Iran has warned the UN's atomic agency not to refer it to the Security Council over its nuclear programme.
A referral could lead to UN sanctions against the Islamic republic.
Tehran hinted that such a move could prompt it to start uranium enrichment as well as a uranium conversion process that has already been resumed.
The remarks came after the UK foreign secretary described as "unhelpful" an assertion by Iran's president that Iran had a right to produce nuclear energy.
The US and the EU want Iran to give up any idea of enrichment capability.
Tehran recently resumed uranium processing, an activity that had been suspended since November 2004 while talks were held with three European countries - the UK, France and Germany - about its long-term nuclear plans.
Western powers fear Iran secretly wants to develop the ability to make a nuclear bomb.
The board of governors of the UN's nuclear agency (IAEA) is meeting on Monday in Vienna.
'No use bullying'
But Iranian foreign ministry spokesman Hamid Reza Asefi said a political decision by the board would further complicate matters.
"Enrichment is not on the agenda for the time being but if the IAEA meeting on Monday leads to radical results, we will make our decision to correspond to that," he said.
"The Islamic Republic of Iran is deaf to the language of threats," he added.
"We hope that they follow the path of logic so the case returns to a normal path. The language of bullying has never had any use in the past."
On Saturday Iranian President Mahmoud Ahmadinejad told the UN his country had an "inalienable right" to produce nuclear energy - but said Islam precluded Iran having atomic weapons.
He said Iran's programme was entirely legal and attacked what he called a "nuclear apartheid" that permits some countries to enrich fuel, but not others.
UK Foreign Secretary Jack Straw said the speech was "disappointing", given recent talks with Iran over its nuclear stance.
"It is a difficult moment for the international community," he added.
An EU spokeswoman told Reuters news agency Mr Ahmadinejad's language "leaves us no alternative but to pursue a UN referral".
"However, we want to build an international consensus on the matter. So we will be consulting with everybody," she said.
French Foreign Minister Philippe Douste-Blazy said the option of reporting Iran to the Security Council to face possible sanctions "remains on the agenda."

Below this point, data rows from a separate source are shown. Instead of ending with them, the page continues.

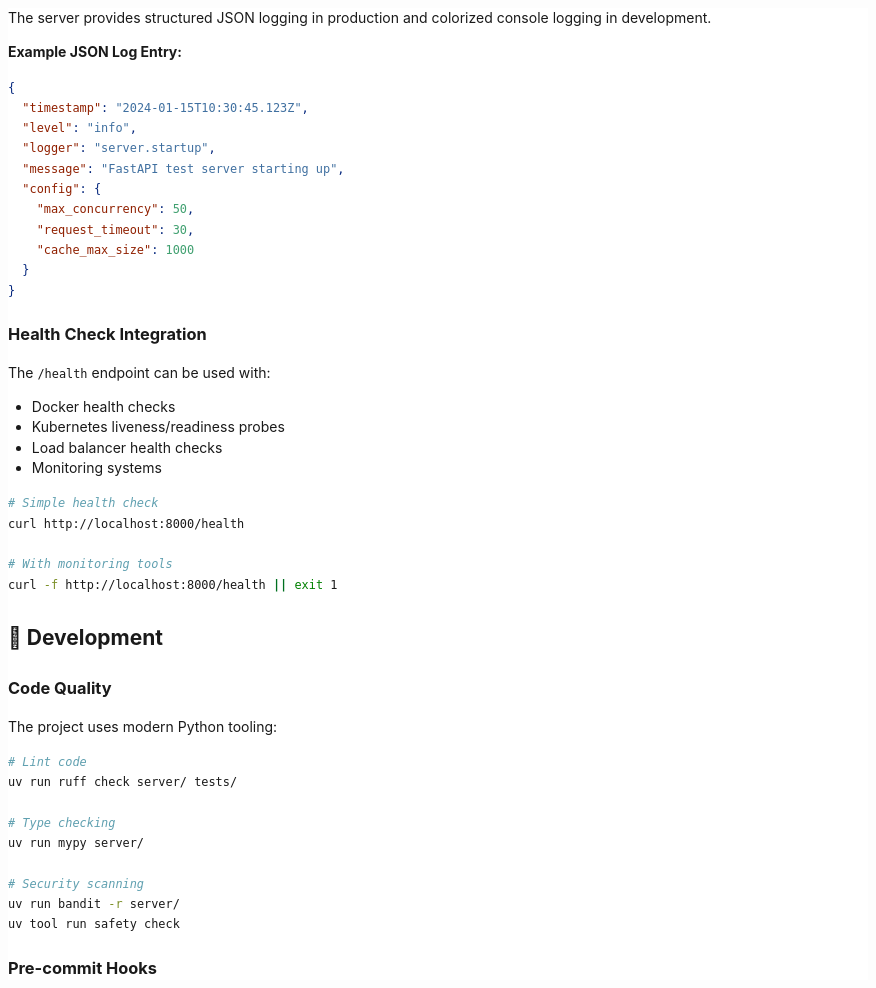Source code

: The server provides structured JSON logging in production and colorized console logging in development.

**Example JSON Log Entry:**

```json
{
  "timestamp": "2024-01-15T10:30:45.123Z",
  "level": "info",
  "logger": "server.startup",
  "message": "FastAPI test server starting up",
  "config": {
    "max_concurrency": 50,
    "request_timeout": 30,
    "cache_max_size": 1000
  }
}
```

### Health Check Integration

The `/health` endpoint can be used with:

- Docker health checks
- Kubernetes liveness/readiness probes
- Load balancer health checks
- Monitoring systems

```bash
# Simple health check
curl http://localhost:8000/health

# With monitoring tools
curl -f http://localhost:8000/health || exit 1
```

## 🔧 Development

### Code Quality

The project uses modern Python tooling:

```bash
# Lint code
uv run ruff check server/ tests/

# Type checking
uv run mypy server/

# Security scanning
uv run bandit -r server/
uv tool run safety check
```

### Pre-commit Hooks
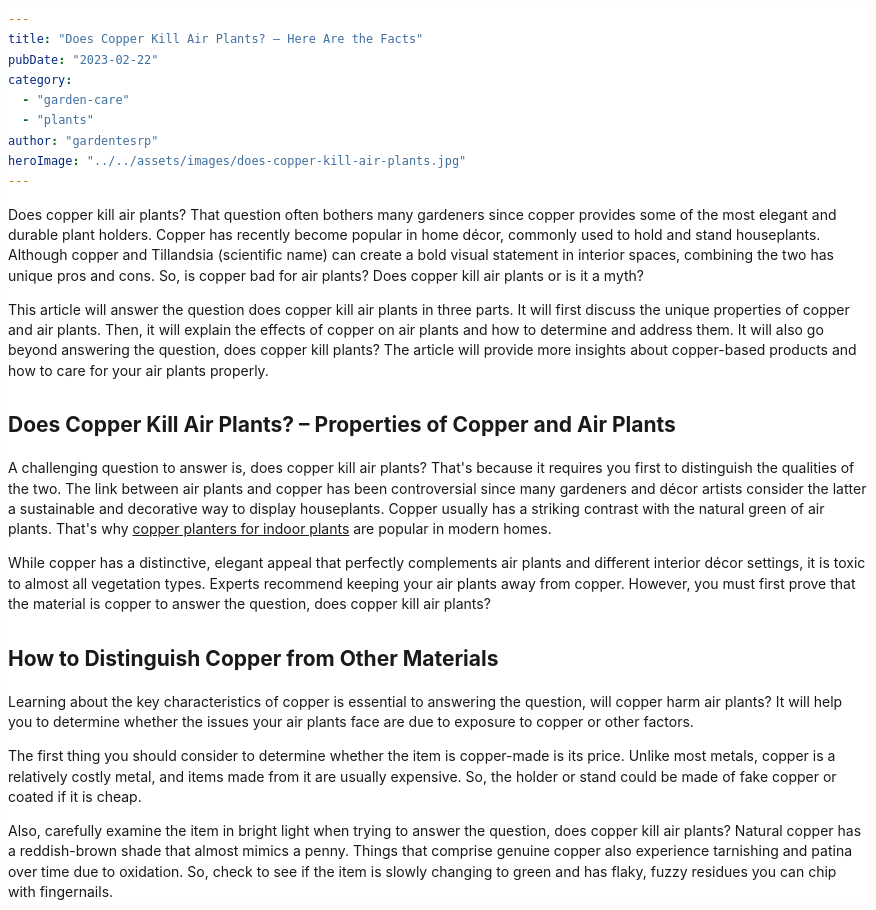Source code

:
 ```yaml
---
title: "Does Copper Kill Air Plants? – Here Are the Facts"
pubDate: "2023-02-22"
category: 
  - "garden-care"
  - "plants"
author: "gardentesrp"
heroImage: "../../assets/images/does-copper-kill-air-plants.jpg"
---
```


Does copper kill air plants? That question often bothers many gardeners since copper provides some of the most elegant and durable plant holders. Copper has recently become popular in home décor, commonly used to hold and stand houseplants. Although copper and Tillandsia (scientific name) can create a bold visual statement in interior spaces, combining the two has unique pros and cons. So, is copper bad for air plants? Does copper kill air plants or is it a myth?

This article will answer the question does copper kill air plants in three parts. It will first discuss the unique properties of copper and air plants. Then, it will explain the effects of copper on air plants and how to determine and address them. It will also go beyond answering the question, does copper kill plants? The article will provide more insights about copper-based products and how to care for your air plants properly.

## Does Copper Kill Air Plants? – Properties of Copper and Air Plants

A challenging question to answer is, does copper kill air plants? That's because it requires you first to distinguish the qualities of the two. The link between air plants and copper has been controversial since many gardeners and décor artists consider the latter a sustainable and decorative way to display houseplants. Copper usually has a striking contrast with the natural green of air plants. That's why [copper planters for indoor plants](https://www.amazon.com/copper-planters-indoor-plants/s?k=copper+planters+for+indoor+plants) are popular in modern homes.

While copper has a distinctive, elegant appeal that perfectly complements air plants and different interior décor settings, it is toxic to almost all vegetation types. Experts recommend keeping your air plants away from copper. However, you must first prove that the material is copper to answer the question, does copper kill air plants?

## How to Distinguish Copper from Other Materials

Learning about the key characteristics of copper is essential to answering the question, will copper harm air plants? It will help you to determine whether the issues your air plants face are due to exposure to copper or other factors.

The first thing you should consider to determine whether the item is copper-made is its price. Unlike most metals, copper is a relatively costly metal, and items made from it are usually expensive. So, the holder or stand could be made of fake copper or coated if it is cheap.

Also, carefully examine the item in bright light when trying to answer the question, does copper kill air plants? Natural copper has a reddish-brown shade that almost mimics a penny. Things that comprise genuine copper also experience tarnishing and patina over time due to oxidation. So, check to see if the item is slowly changing to green and has flaky, fuzzy residues you can chip with fingernails.
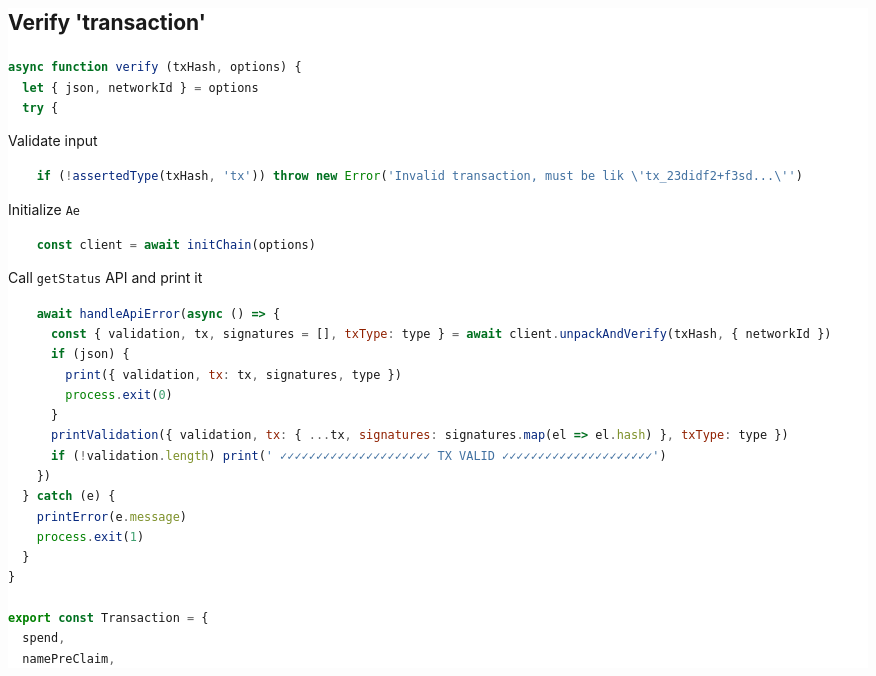 





## Verify 'transaction'


  

```js
async function verify (txHash, options) {
  let { json, networkId } = options
  try {

```







Validate input


  

```js
    if (!assertedType(txHash, 'tx')) throw new Error('Invalid transaction, must be lik \'tx_23didf2+f3sd...\'')

```







Initialize `Ae`


  

```js
    const client = await initChain(options)

```







Call `getStatus` API and print it


  

```js
    await handleApiError(async () => {
      const { validation, tx, signatures = [], txType: type } = await client.unpackAndVerify(txHash, { networkId })
      if (json) {
        print({ validation, tx: tx, signatures, type })
        process.exit(0)
      }
      printValidation({ validation, tx: { ...tx, signatures: signatures.map(el => el.hash) }, txType: type })
      if (!validation.length) print(' ✓✓✓✓✓✓✓✓✓✓✓✓✓✓✓✓✓✓✓✓✓ TX VALID ✓✓✓✓✓✓✓✓✓✓✓✓✓✓✓✓✓✓✓✓✓')
    })
  } catch (e) {
    printError(e.message)
    process.exit(1)
  }
}

export const Transaction = {
  spend,
  namePreClaim,
```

But BBC diplomatic correspondent Bridget Kendall said it was not certain whether the US and EU partners would convince other countries that Iran deserved to be reprimanded.
Iran has invited other nations to collaborate on its nuclear activities, which may for some sound like an attractive offer, she says.
Iran's complaint that there is a double standard about who is allowed to become a nuclear power may be met with some sympathy, our correspondent adds.